DATA IN THIS EXERCISE:
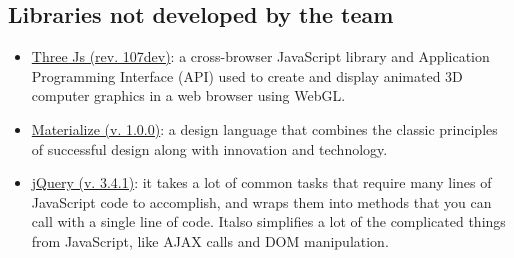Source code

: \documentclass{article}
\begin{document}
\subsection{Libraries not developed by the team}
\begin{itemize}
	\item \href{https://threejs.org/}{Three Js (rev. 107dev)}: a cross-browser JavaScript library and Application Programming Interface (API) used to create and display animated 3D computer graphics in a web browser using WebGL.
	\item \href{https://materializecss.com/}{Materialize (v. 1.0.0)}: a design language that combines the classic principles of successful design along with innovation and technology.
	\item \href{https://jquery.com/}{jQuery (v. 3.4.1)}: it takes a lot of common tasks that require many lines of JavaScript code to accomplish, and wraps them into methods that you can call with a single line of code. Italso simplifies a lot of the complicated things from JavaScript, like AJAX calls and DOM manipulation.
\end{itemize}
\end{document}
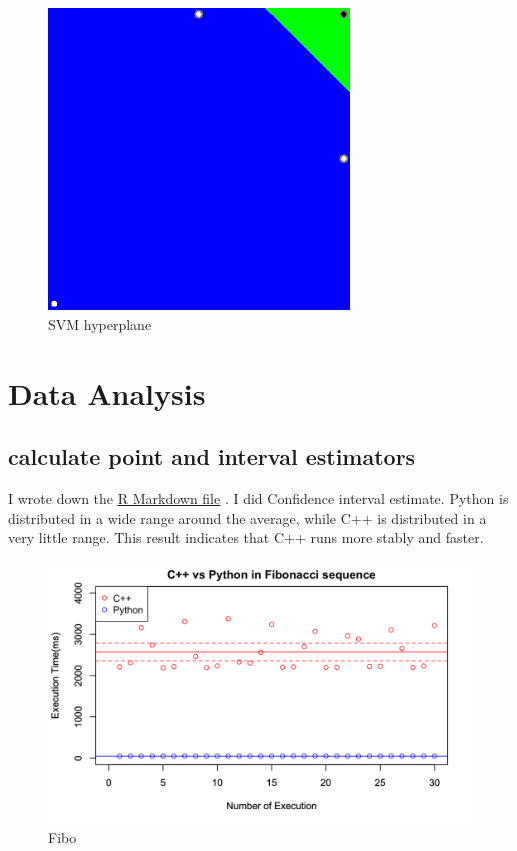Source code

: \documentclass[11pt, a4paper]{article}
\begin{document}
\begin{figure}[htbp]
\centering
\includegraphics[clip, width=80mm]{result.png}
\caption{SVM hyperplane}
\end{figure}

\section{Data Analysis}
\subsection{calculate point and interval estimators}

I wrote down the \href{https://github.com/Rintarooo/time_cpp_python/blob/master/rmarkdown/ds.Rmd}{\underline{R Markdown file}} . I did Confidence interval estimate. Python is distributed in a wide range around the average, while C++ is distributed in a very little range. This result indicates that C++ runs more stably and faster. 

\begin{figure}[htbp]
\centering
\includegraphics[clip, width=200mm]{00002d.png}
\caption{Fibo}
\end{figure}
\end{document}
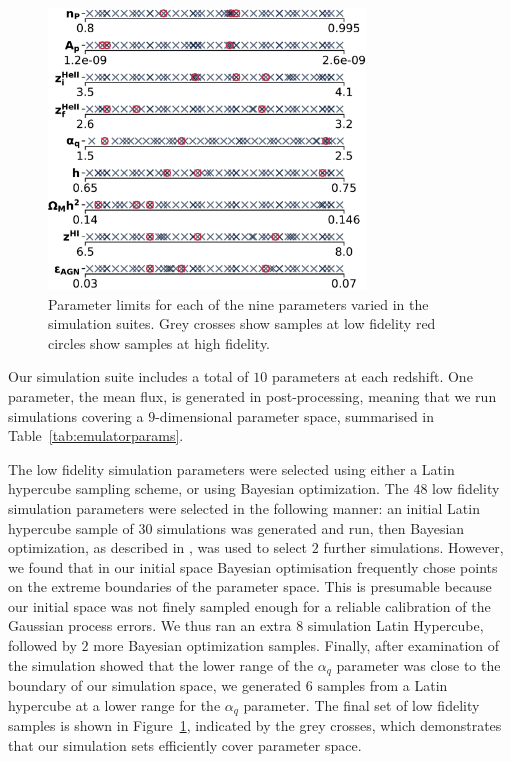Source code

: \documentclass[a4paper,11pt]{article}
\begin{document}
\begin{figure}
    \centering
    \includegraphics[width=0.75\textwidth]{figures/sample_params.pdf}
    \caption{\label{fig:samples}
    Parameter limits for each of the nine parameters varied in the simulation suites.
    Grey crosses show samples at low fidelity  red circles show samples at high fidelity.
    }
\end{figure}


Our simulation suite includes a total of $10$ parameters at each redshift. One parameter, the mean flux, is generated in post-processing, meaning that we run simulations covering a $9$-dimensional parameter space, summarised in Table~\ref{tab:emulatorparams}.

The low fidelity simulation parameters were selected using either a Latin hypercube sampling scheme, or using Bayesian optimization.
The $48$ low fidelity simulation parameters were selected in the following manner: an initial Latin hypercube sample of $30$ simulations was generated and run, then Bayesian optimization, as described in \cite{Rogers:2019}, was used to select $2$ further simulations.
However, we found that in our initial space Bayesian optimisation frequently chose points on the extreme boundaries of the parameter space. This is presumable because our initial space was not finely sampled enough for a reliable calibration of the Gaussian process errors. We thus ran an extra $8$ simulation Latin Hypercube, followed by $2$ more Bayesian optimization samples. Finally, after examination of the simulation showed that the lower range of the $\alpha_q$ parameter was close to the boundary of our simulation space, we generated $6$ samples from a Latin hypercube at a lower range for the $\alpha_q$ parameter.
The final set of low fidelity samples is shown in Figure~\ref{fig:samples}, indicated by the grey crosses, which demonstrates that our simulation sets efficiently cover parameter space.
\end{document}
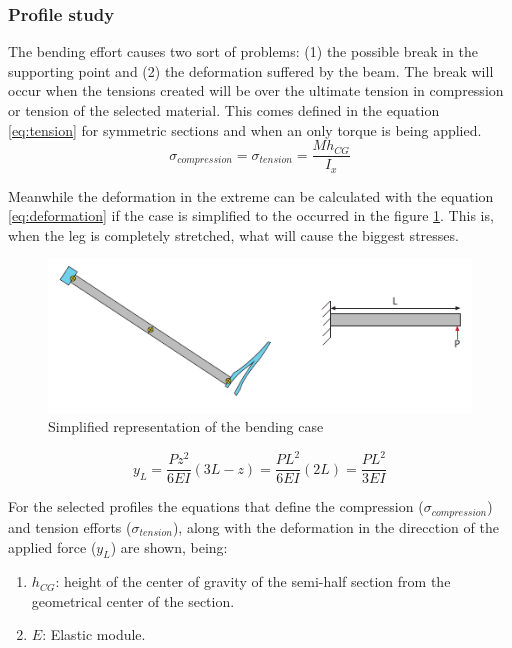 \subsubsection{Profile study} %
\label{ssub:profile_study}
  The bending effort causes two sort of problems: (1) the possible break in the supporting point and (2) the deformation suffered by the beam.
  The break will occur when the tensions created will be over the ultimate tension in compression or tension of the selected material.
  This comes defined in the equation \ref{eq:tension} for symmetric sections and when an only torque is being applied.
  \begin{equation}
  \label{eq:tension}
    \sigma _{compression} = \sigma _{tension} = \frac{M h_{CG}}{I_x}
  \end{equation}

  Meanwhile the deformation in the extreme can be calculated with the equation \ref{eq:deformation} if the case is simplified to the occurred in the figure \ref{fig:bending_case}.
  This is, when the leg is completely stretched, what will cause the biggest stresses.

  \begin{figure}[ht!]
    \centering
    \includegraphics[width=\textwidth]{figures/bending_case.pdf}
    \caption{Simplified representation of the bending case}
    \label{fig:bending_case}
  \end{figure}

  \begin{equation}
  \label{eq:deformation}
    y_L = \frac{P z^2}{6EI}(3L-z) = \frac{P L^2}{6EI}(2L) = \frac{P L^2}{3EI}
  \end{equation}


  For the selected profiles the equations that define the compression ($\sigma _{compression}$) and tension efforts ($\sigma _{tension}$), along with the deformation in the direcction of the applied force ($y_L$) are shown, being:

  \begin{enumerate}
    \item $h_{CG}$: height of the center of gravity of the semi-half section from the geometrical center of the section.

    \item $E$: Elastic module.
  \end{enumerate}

WHAT NEEDS TO BE DONE:
The material should be duplicated word for word, with no images included.

WRITTEN SOLUTION:
Source code

: \documentclass{article}
\begin{document}
\subsection{Libraries not developed by the team}
\begin{itemize}
	\item \href{https://threejs.org/}{Three Js (rev. 107dev)}: a cross-browser JavaScript library and Application Programming Interface (API) used to create and display animated 3D computer graphics in a web browser using WebGL.
	\item \href{https://materializecss.com/}{Materialize (v. 1.0.0)}: a design language that combines the classic principles of successful design along with innovation and technology.
	\item \href{https://jquery.com/}{jQuery (v. 3.4.1)}: it takes a lot of common tasks that require many lines of JavaScript code to accomplish, and wraps them into methods that you can call with a single line of code. Italso simplifies a lot of the complicated things from JavaScript, like AJAX calls and DOM manipulation.
\end{itemize}
\end{document}
Source code

: \documentclass[11pt, a4paper]{article}
\begin{document}
\begin{figure}[htbp]
\centering
\includegraphics[clip, width=80mm]{result.png}
\caption{SVM hyperplane}
\end{figure}

\section{Data Analysis}
\subsection{calculate point and interval estimators}

I wrote down the \href{https://github.com/Rintarooo/time_cpp_python/blob/master/rmarkdown/ds.Rmd}{\underline{R Markdown file}} . I did Confidence interval estimate. Python is distributed in a wide range around the average, while C++ is distributed in a very little range. This result indicates that C++ runs more stably and faster. 

\begin{figure}[htbp]
\centering
\includegraphics[clip, width=200mm]{00002d.png}
\caption{Fibo}
\end{figure}
\end{document}
Source code

: \documentclass[a4paper,11pt]{article}
\begin{document}
\begin{figure}
    \centering
    \includegraphics[width=0.75\textwidth]{figures/sample_params.pdf}
    \caption{\label{fig:samples}
    Parameter limits for each of the nine parameters varied in the simulation suites.
    Grey crosses show samples at low fidelity  red circles show samples at high fidelity.
    }
\end{figure}


Our simulation suite includes a total of $10$ parameters at each redshift. One parameter, the mean flux, is generated in post-processing, meaning that we run simulations covering a $9$-dimensional parameter space, summarised in Table~\ref{tab:emulatorparams}.

The low fidelity simulation parameters were selected using either a Latin hypercube sampling scheme, or using Bayesian optimization.
The $48$ low fidelity simulation parameters were selected in the following manner: an initial Latin hypercube sample of $30$ simulations was generated and run, then Bayesian optimization, as described in \cite{Rogers:2019}, was used to select $2$ further simulations.
However, we found that in our initial space Bayesian optimisation frequently chose points on the extreme boundaries of the parameter space. This is presumable because our initial space was not finely sampled enough for a reliable calibration of the Gaussian process errors. We thus ran an extra $8$ simulation Latin Hypercube, followed by $2$ more Bayesian optimization samples. Finally, after examination of the simulation showed that the lower range of the $\alpha_q$ parameter was close to the boundary of our simulation space, we generated $6$ samples from a Latin hypercube at a lower range for the $\alpha_q$ parameter.
The final set of low fidelity samples is shown in Figure~\ref{fig:samples}, indicated by the grey crosses, which demonstrates that our simulation sets efficiently cover parameter space.
\end{document}
 \subsubsection{Profile study} %
\label{ssub:profile_study}
  The bending effort causes two sort of problems: (1) the possible break in the supporting point and (2) the deformation suffered by the beam.
  The break will occur when the tensions created will be over the ultimate tension in compression or tension of the selected material.
  This comes defined in the equation \ref{eq:tension} for symmetric sections and when an only torque is being applied.
  \begin{equation}
  \label{eq:tension}
    \sigma _{compression} = \sigma _{tension} = \frac{M h_{CG}}{I_x}
  \end{equation}

  Meanwhile the deformation in the extreme can be calculated with the equation \ref{eq:deformation} if the case is simplified to the occurred in the figure \ref{fig:bending_case}.
  This is, when the leg is completely stretched, what will cause the biggest stresses.

  \begin{figure}[ht!]
    \centering
    \includegraphics[width=\textwidth]{figures/bending_case.pdf}
    \caption{Simplified representation of the bending case}
    \label{fig:bending_case}
  \end{figure}

  \begin{equation}
  \label{eq:deformation}
    y_L = \frac{P z^2}{6EI}(3L-z) = \frac{P L^2}{6EI}(2L) = \frac{P L^2}{3EI}
  \end{equation}


  For the selected profiles the equations that define the compression ($\sigma _{compression}$) and tension efforts ($\sigma _{tension}$), along with the deformation in the direcction of the applied force ($y_L$) are shown, being:

  \begin{enumerate}
    \item $h_{CG}$: height of the center of gravity of the semi-half section from the geometrical center of the section.

    \item $E$: Elastic module.
  \end{enumerate}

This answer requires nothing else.